Dzintar Klavan

Personal information
- Date of birth: 18 June 1961 (age 64)
- Place of birth: Viljandi, then part of Estonian SSR, Soviet Union
- Position: Midfielder

Senior career*
- Years: Team / Apps / (Gls)
- 1983–1984: Tallinna KSMK
- 1984–1990: Viljandi FK
- 1990: Tallinna Sport
- 1990–1991: Porvoon Weikot
- 1992: Viljandi Tulevik
- 1993: TSB Flensburg
- 1994–1995: Flora
- 1996–1998: Viljandi Tulevik
- 1999–2000: Valga Warrior
- 2008–2009: Toompea

International career
- 1993–1995: Estonia / 19 / (0)

= Dzintar Klavan =

Estonian footballer

Dzintar Klavan (born 18 June 1961) is an Estonian former international footballer who played as a midfielder.
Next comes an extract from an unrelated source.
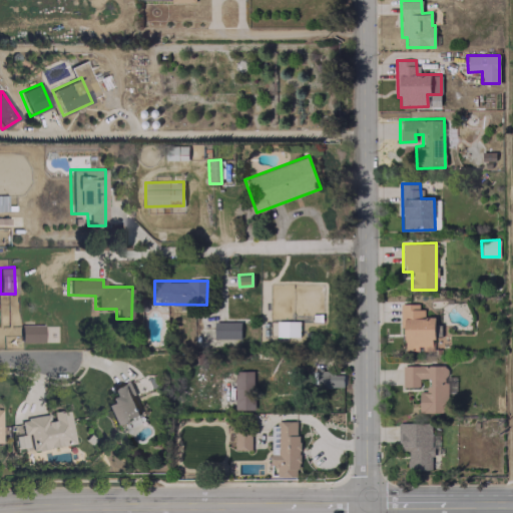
[(433,317),(422,317),(422,304),(400,304),(400,327),(405,327),(405,351),(420,351),(420,349),(433,349),(433,317)]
He played for FC Flora Tallinn, JK Viljandi Tulevik, and FC Warrior Valga.

==International career==
Klavan made a total of 19 caps for the Estonia national team during his career. He was a winger. He earned his first official cap on 21 February 1993, when Estonia met Latvia in an indoor friendly.

==Personal life==
He has a son, Ragnar Klavan, who was a professional footballer and is regarded as one of the best Estonian football players of all time. Ragnar has been capped by the Estonian national team 130 times. As of 2014, Dzintar continued to be actively involved in the sport and also ran a marathon.